## [ABOUT THIS TASK]
Copy out, from the entries below, each line holding the string "https".

## [SUPPLIED DATA]
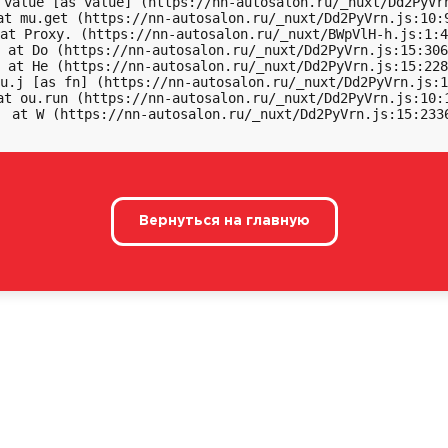
 value [as value] (https://nn-autosalon.ru/_nuxt/Dd2PyVrn
at mu.get (https://nn-autosalon.ru/_nuxt/Dd2PyVrn.js:10:9
at Proxy.
 (https://nn-autosalon.ru/_nuxt/BWpVlH-h.js:1:4
 at Do (https://nn-autosalon.ru/_nuxt/Dd2PyVrn.js:15:306
 at He (https://nn-autosalon.ru/_nuxt/Dd2PyVrn.js:15:228
u.j [as fn] (https://nn-autosalon.ru/_nuxt/Dd2PyVrn.js:1
at ou.run (https://nn-autosalon.ru/_nuxt/Dd2PyVrn.js:10:1
  at W (https://nn-autosalon.ru/_nuxt/Dd2PyVrn.js:15:233
Вернуться на главную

## [ANSWER FOR THIS EXERCISE]
 value [as value] (https://nn-autosalon.ru/_nuxt/Dd2PyVrn
at mu.get (https://nn-autosalon.ru/_nuxt/Dd2PyVrn.js:10:9
 (https://nn-autosalon.ru/_nuxt/BWpVlH-h.js:1:4
 at Do (https://nn-autosalon.ru/_nuxt/Dd2PyVrn.js:15:306
 at He (https://nn-autosalon.ru/_nuxt/Dd2PyVrn.js:15:228
u.j [as fn] (https://nn-autosalon.ru/_nuxt/Dd2PyVrn.js:1
at ou.run (https://nn-autosalon.ru/_nuxt/Dd2PyVrn.js:10:1
  at W (https://nn-autosalon.ru/_nuxt/Dd2PyVrn.js:15:233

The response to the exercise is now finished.